# Projekt hat begonnen...Tätigkeitsbericht



## Teichforum.info (22. März 2004)

so, mein Projekt Schwimmteich wurde am vergangenen Freitag begonnen. ...und nach zwei Stunden auch wieder unterbrochen  :cry:  Mein gemieteter Radlader hat vorerst den Geist auf gegeben...
und außerdem regnet es seit dem ununterbrochen (mit kleinen Außnahmen) Im Moment werde ich erst einmal mein Gelände einebnen um eine ebene Fläche zu bekommen. Am kommenden Samstag wird dann wohl der 5to.Bagger kommen und das Loch ausheben. Den Boden werde ich einem Nachbarn zum auffüllen großzügiger Weise schenken   (hoffendlich bekommt er alles unter).
Jetzt hoff ich mal auf besseres Wetter...

Fortsetzung folgt...


----------



## Teichforum.info (22. März 2004)

Hallo Ralf,

na denn viel Spaß.

Bin auch gerade dabei, meinen Teich zu vergrößern und habe gelinde gesagt die Schn.... voll.

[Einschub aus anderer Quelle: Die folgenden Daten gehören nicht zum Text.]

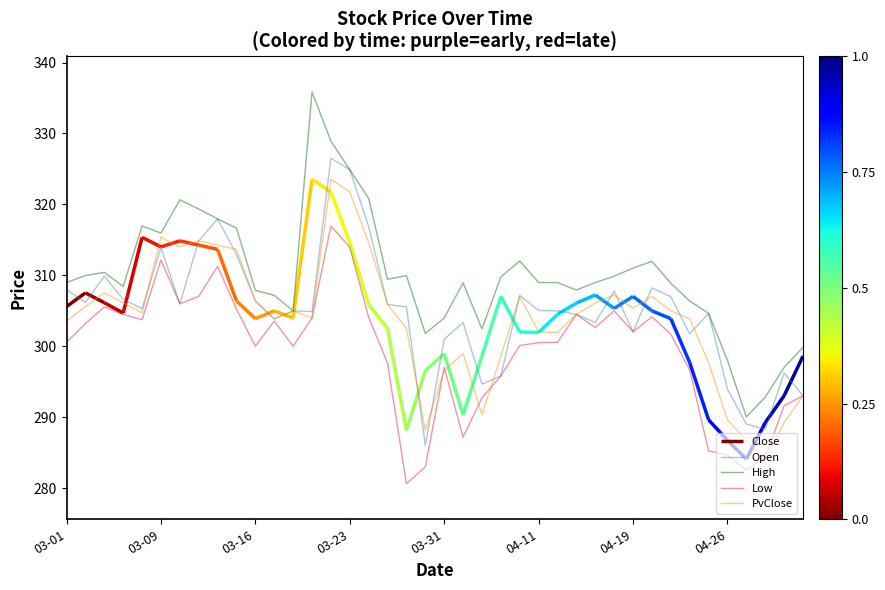

How many values in the PvClose series exceed 305?

18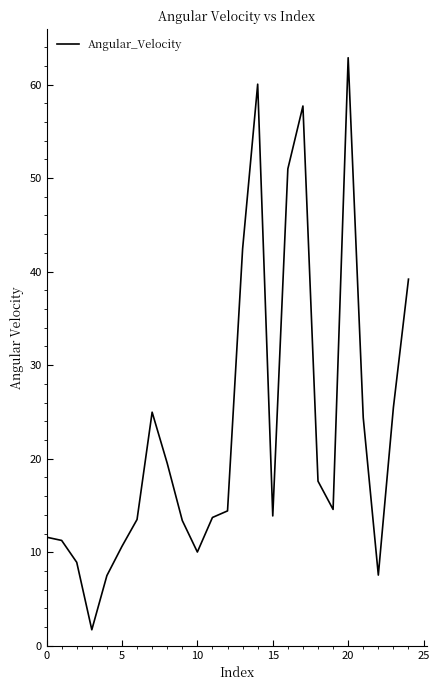

True or false: there are more than 0 points higher than both neighbors.

True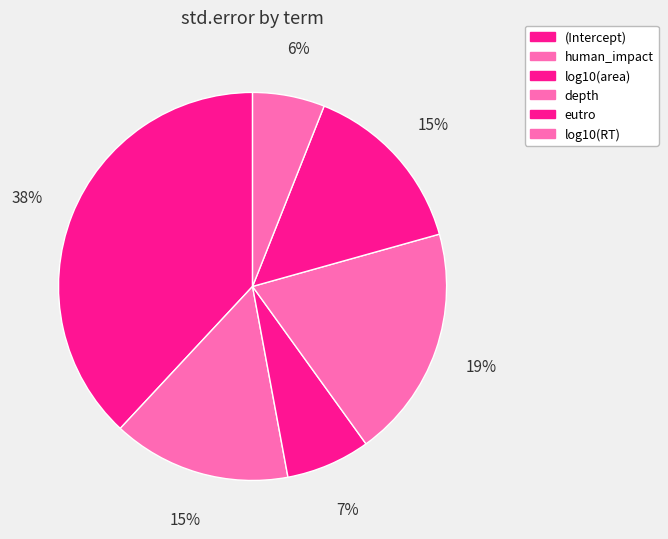

Which has a higher value, eutro or depth?

depth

Nur Regen und Sturm :cry:  :cry: 

Hoffendlich hast Du nächsten Samstag mehr Glück als ich.

Viel Spaß noch  


Schöne Grüße Thorsten


----------



## Teichforum.info (22. März 2004)

Hallo Ralf,

du bekommst auch alles klein. 

Wie war das ....alles was er nichst essen kann macht er kaputt


----------



## Teichforum.info (22. März 2004)

ja auch von hier viel Glück,   muss man ja im Moment sagen.plätscherplätscher.
WOOOOOO ist er nur hin der Frühling??   hat ihn irgendwer gesehen ?


----------



## Teichforum.info (22. März 2004)

Hallo Ralf,
ich wünsche dir in jedem Fall viel Spass gutes Wetter und ein gutes Durchhaltevermögen für dein Projekt. Es wäre schön wnn du vor ab ein paar Daten von deinem Schwimmteich reinstellen könntest, das man sich die Dimensionen von deinem Projekt besser vorstellen kann.
Gruß Günter


----------



## Teichforum.info (23. März 2004)

Also, auf vielfachen Wunsch eines einzelnen Herren    hier die geplanten Abmessungen: max.Länge ca. 17 m, max. Breite 9 m
Schwimmzone ca 9 x 5, Klärzone 4 x 5, Bachlauf ca. 10 m 

Alle die nix zu tun haben dürfen gern am Samstag nach Heusweiler kommen und mithelfen. Ich würde mich sogar dazu hinreißen lassen eine Flasche Bier kalt zu stellen  (wobei das bei dem Wetter wohl auch überflüssig ist)    Gelle *GREDI*


----------



## Teichforum.info (23. März 2004)

Hallo Ralf,
was willst du mit so vielen Helfern du hast doch ein Bagger. und der baucht wenigstens kein Bier. Hast du ein bestimmtes System nach dem du den Schwimmteich anlegst . Naturagart oder die Version von Ralf Klenk oder von allem etwas? Ist deine Klärzone vom Teich getrennt? Nach Deinen Maßen wird das ja schon was ordentliches. Vieleicht komm ich doch mal ins Saarland mir dein Schwimmteich anschauen. Ich ware aber bist du fast fertig bist !!!!!
Gruß Günter


----------



## Teichforum.info (24. März 2004)

>und der baucht wenigstens kein Bier. 

Naja aber ich trinke lieber in Gesellschaft   

>Hast du ein bestimmtes System nach dem du den Schwimmteich >anlegst . Naturagart oder die Version von Ralf Klenk oder von allem >etwas? 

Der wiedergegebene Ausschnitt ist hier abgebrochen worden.